**WRITTEN REQUEST A:** From the Lorenz.Reg documentation, write out everything from "R: Undertakes a" down to "to several covariates.".
**WRITTEN REQUEST B:** Translate this sentence from the Lorenz.Reg documentation into Spanish: "Lorenz.Reg performs the Lorenz regression of a response with respect to several covariates."

R: Undertakes a Lorenz regression

Lorenz.Reg {LorenzRegression}

R Documentation

Undertakes a Lorenz regression

Description

Lorenz.Reg performs the Lorenz regression of a response with respect to several covariates.

Usage

Lorenz.Reg(
  formula,
  data,
  standardize = TRUE,
  weights = NULL,
  parallel = FALSE,
  penalty = c("none", "SCAD", "LASSO"),
  h.grid = c(0.1, 0.2, 1, 2, 5) * nrow(data)^(-1/5.5),
  eps = 0.005,
  sel.choice = c("BIC", "CV", "Boot")[1],
  nfolds = 10,
  seed.CV = NULL,
  foldID = NULL,
  Boot.inference = FALSE,
  B = 500,
  bootID = NULL,
  seed.boot = NULL,
  LR = NULL,
  LR.boot = NULL,
  ...
)

Arguments

`formula`	A formula object of the form response ~ other_variables.
`data`	A data frame containing the variables displayed in the formula.
`standardize`	Should the variables be standardized before the estimation process? Default value is TRUE.
`weights`	vector of sample weights. By default, each observation is given the same weight.
`parallel`	Whether parallel computing should be used to distribute the computations on different CPUs. Either a logical value determining whether parallel computing is used (TRUE) or not (FALSE, the default value). Or a numerical value determining the number of cores to use.
`penalty`	should the regression include a penalty on the coefficients size. If "none" is chosen, a non-penalized Lorenz regression is computed using function `Lorenz.GA`. If "SCAD" is chosen, a penalized Lorenz regression with SCAD penalty is computed using function `Lorenz.SCADFABS`. IF "LASSO" is chosen, a penalized Lorenz regression with LASSO penalty is computed using function `Lorenz.FABS`.
`h.grid`	Only used if penalty="SCAD" or penalty="LASSO". Grid of values for the bandwidth of the kernel, determining the smoothness of the approximation of the indicator function. Default value is (0.1,0.2,1,2,5)*n^(-1/5.5), where n is sample size.

**SUPPLIED INFORMATION:**

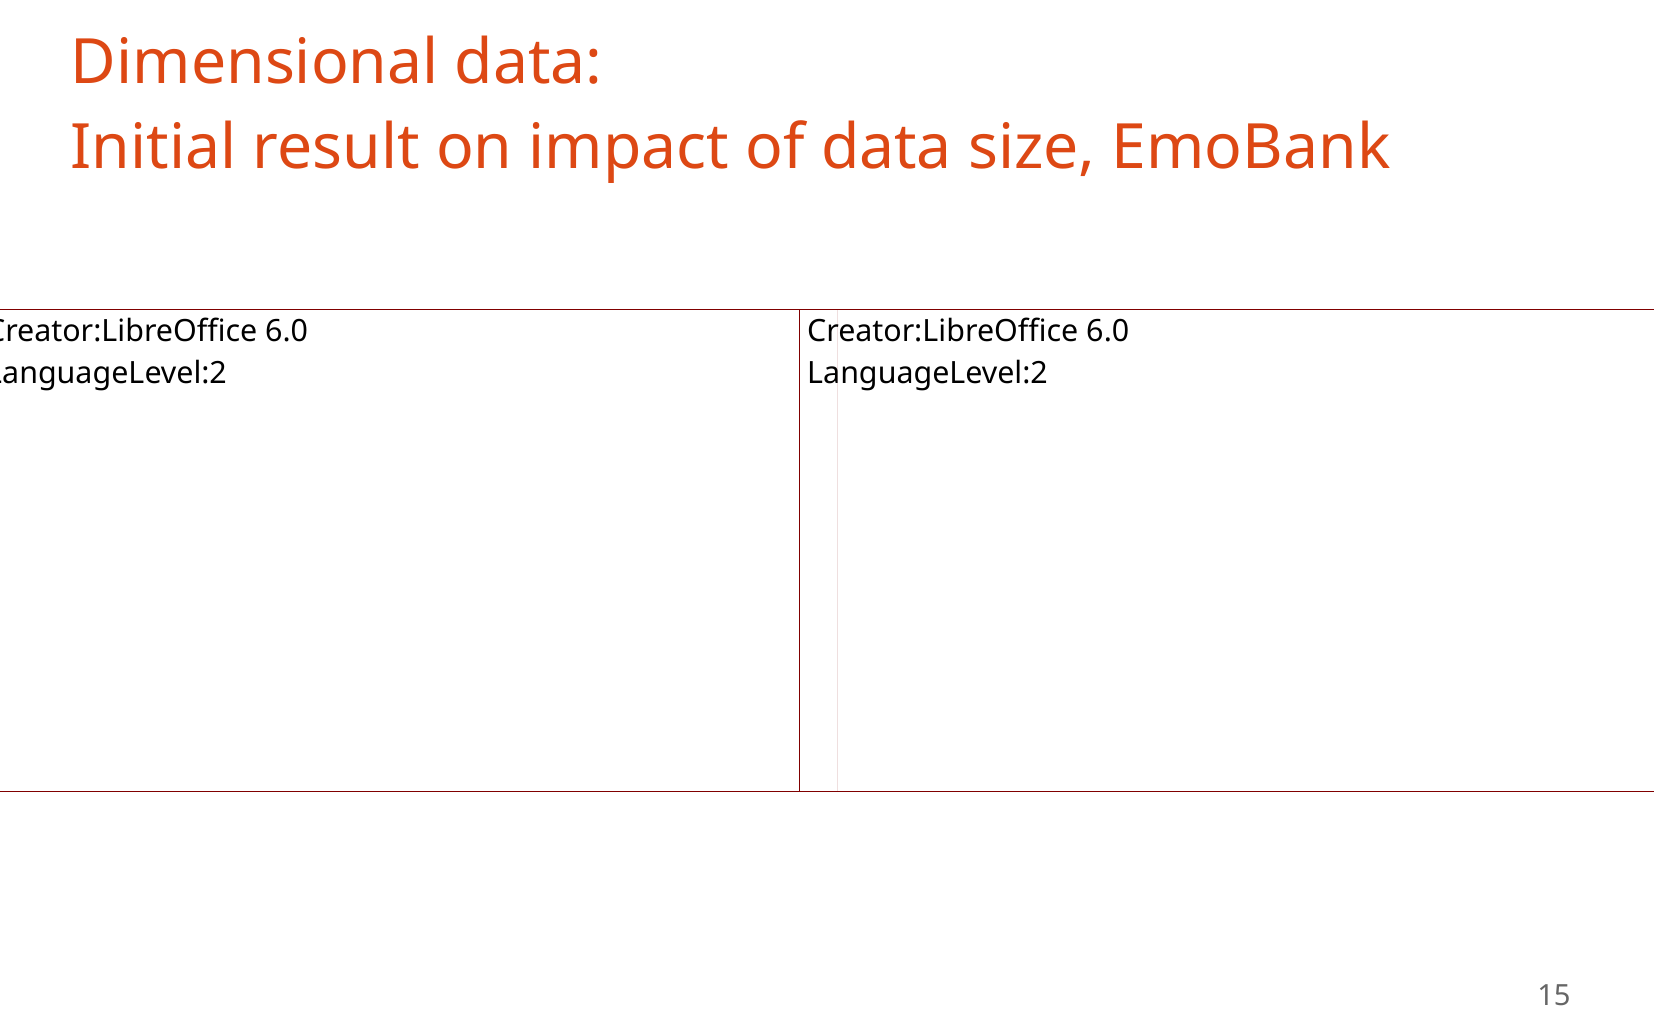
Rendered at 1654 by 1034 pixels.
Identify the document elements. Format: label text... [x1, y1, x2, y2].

title Dimensional data: Initial result on impact of data size, EmoBank [70, 29, 1518, 175]
picture [0, 307, 1654, 792]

**TASK ANSWER A:**
R: Undertakes a Lorenz regression

Lorenz.Reg {LorenzRegression}

R Documentation

Undertakes a Lorenz regression

Description

Lorenz.Reg performs the Lorenz regression of a response with respect to several covariates.

**TASK ANSWER B:** Lorenz.Reg realiza la regresión de Lorenz de una respuesta con respecto a varias covariables.